ESC: Darapladib Doesn't Cut Major Coronary Events After ACS
No reduction in composite of coronary heart disease death, MI, or revascularization for MI
TUESDAY, Sept. 2, 2014 (HealthDay News) -- For patients after an acute coronary syndrome (ACS) event, darapladib inhibition of lipoprotein-associated phospholipase A2 (Lp-PLA2) does not reduce the risk of major coronary events, according to a study published online Aug. 31 in the Journal of the American Medical Association. The study was published to coincide with the annual European Society of Cardiology Congress, held from Aug. 30 to Sept. 3 in Barcelona, Spain.
Michelle L. O'Donoghue, M.D., M.P.H., from the TIMI Study Group at Brigham and Women's Hospital in Boston, and colleagues examined the safety and efficacy of darapladib in patients after an ACS event. A total of 13,026 participants within 30 days of hospitalization with an ACS from 868 sites in 36 countries were randomized to once-daily darapladib or placebo.

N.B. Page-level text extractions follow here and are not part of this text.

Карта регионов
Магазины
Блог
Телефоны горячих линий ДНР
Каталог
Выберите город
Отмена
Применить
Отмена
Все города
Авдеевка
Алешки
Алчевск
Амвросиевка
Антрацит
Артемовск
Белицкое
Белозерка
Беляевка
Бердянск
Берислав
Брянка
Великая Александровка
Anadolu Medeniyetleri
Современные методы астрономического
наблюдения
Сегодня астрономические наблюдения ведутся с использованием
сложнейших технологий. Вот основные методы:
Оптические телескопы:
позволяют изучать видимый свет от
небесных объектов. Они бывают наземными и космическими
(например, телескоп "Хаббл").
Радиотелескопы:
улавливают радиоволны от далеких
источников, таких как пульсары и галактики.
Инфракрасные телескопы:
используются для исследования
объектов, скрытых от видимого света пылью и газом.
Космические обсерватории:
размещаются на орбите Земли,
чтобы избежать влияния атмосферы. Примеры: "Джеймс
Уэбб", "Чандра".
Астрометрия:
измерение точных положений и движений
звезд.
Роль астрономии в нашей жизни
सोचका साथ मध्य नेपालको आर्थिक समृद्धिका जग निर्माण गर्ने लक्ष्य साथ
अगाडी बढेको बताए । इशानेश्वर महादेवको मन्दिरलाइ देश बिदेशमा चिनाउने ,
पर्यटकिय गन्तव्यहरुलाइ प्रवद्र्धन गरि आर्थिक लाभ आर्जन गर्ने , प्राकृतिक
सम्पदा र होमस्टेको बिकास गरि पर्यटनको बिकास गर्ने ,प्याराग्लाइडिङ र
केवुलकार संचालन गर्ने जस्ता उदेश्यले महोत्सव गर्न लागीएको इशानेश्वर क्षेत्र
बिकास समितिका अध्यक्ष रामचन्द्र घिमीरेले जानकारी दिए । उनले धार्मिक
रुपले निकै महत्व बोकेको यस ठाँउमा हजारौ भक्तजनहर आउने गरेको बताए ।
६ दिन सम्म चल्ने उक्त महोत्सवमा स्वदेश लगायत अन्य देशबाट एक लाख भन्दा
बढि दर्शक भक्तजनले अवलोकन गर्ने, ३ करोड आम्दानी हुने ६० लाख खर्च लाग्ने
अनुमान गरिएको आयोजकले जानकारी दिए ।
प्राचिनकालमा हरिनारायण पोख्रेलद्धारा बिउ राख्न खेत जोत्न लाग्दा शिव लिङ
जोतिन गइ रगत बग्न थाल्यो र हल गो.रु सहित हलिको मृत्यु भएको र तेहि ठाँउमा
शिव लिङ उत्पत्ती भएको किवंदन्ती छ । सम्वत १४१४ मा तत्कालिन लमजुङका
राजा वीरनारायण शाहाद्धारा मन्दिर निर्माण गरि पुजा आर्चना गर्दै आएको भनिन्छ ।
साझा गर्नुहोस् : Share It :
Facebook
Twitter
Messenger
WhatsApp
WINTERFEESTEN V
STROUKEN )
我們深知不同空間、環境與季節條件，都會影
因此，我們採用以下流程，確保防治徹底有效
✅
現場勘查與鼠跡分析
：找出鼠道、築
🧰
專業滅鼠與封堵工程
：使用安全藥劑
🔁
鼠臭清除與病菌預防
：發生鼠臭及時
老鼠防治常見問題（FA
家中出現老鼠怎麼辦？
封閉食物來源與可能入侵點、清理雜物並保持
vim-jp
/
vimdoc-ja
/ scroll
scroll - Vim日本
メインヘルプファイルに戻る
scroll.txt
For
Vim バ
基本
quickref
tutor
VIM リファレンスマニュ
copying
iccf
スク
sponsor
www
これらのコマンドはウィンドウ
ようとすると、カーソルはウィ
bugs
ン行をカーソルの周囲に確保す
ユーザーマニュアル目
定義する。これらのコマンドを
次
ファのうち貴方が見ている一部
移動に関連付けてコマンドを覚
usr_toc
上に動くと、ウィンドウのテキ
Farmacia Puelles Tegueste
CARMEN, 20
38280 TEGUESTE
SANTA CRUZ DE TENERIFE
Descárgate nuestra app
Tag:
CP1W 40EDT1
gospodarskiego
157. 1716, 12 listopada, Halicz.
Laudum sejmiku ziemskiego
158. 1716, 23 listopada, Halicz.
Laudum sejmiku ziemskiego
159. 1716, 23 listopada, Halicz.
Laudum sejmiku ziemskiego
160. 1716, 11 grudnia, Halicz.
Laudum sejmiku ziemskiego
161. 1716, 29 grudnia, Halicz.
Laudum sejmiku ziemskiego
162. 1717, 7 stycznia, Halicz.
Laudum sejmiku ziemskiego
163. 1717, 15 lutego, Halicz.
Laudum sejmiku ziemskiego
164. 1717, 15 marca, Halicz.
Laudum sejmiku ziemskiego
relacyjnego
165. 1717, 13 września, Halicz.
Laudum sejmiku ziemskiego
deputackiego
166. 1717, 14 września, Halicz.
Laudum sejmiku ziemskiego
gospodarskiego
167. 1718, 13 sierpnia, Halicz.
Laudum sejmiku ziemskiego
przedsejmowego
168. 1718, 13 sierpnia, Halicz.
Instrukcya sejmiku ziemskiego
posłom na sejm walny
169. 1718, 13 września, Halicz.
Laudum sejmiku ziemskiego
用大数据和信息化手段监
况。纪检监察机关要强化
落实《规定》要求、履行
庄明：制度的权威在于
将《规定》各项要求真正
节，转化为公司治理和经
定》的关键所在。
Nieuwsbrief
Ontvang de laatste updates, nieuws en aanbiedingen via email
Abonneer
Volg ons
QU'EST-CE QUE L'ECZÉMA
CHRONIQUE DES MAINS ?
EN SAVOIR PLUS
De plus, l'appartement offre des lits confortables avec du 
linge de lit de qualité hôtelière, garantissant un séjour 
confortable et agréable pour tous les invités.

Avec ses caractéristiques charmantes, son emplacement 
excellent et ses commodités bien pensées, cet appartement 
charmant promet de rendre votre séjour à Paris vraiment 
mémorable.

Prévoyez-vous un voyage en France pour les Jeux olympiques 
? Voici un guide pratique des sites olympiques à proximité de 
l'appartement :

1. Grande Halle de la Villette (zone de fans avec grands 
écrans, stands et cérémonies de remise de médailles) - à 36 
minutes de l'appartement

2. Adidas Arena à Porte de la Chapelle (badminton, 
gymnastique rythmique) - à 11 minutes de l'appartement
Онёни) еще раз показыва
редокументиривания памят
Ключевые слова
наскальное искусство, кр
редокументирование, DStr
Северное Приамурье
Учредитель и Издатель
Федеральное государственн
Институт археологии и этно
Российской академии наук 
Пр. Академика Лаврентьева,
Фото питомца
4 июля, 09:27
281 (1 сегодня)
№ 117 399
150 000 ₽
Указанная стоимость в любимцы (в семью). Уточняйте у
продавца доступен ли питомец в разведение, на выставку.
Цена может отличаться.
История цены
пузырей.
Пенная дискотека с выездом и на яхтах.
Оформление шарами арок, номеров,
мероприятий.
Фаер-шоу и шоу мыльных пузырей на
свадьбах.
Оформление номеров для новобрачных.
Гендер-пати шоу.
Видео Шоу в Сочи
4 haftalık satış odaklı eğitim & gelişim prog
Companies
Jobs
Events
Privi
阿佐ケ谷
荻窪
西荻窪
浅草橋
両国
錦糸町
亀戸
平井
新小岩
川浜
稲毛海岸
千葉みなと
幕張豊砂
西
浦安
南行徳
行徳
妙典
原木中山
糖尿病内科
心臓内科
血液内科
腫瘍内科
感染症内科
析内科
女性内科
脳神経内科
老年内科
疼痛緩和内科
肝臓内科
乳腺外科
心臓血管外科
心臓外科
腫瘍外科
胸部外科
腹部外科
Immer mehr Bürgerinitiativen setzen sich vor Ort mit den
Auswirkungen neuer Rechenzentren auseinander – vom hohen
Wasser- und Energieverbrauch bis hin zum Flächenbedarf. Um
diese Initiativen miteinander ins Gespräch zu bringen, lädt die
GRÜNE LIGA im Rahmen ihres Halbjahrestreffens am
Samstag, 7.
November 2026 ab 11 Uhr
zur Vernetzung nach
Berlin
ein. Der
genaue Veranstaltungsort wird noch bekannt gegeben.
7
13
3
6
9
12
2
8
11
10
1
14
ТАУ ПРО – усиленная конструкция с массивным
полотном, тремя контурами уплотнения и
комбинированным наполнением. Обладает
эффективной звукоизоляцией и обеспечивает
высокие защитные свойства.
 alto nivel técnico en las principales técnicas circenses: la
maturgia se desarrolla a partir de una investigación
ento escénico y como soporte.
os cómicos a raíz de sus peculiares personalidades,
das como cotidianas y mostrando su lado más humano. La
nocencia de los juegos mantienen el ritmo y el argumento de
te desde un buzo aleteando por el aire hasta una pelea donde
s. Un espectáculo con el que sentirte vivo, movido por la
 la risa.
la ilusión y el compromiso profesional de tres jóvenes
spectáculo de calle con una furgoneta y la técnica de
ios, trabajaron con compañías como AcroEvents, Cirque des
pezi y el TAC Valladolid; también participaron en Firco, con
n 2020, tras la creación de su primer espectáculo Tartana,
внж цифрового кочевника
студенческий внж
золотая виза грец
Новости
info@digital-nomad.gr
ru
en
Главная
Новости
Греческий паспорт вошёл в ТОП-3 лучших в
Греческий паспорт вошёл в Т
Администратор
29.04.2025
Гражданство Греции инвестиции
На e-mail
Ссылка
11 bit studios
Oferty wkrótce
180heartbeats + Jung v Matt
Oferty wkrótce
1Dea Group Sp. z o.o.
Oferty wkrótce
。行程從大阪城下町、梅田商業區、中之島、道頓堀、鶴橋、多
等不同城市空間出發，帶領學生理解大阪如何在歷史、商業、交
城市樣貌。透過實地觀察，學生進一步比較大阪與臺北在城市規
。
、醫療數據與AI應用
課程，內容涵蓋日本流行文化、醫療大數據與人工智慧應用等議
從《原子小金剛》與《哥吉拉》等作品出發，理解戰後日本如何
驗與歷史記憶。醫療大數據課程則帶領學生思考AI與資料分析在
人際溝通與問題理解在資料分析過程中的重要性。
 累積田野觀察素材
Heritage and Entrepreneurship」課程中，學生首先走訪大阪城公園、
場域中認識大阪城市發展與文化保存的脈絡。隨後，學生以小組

The researchers found that the primary end point of major coronary events (composite of coronary heart disease death, myocardial infarction [MI], or urgent coronary revascularization for MI) occurred in 16.3 percent of the darapladib group and 15.6 percent of the placebo group at three years (hazard ratio, 1.00; 95 percent confidence interval, 0.91 to 1.09; P = 0.93). There were no between-group differences for the composite of cardiovascular death, MI, or stroke; additional secondary end points; individual components of the primary end point; or all-cause mortality.
"Direct inhibition of Lp-PLA2 with darapladib added to optimal medical therapy and initiated within 30 days of hospitalization did not reduce the risk of major coronary events," the authors write.
Several authors disclosed financial ties to pharmaceutical companies, including GlaxoSmithKline, which manufactures darapladib and funded the study.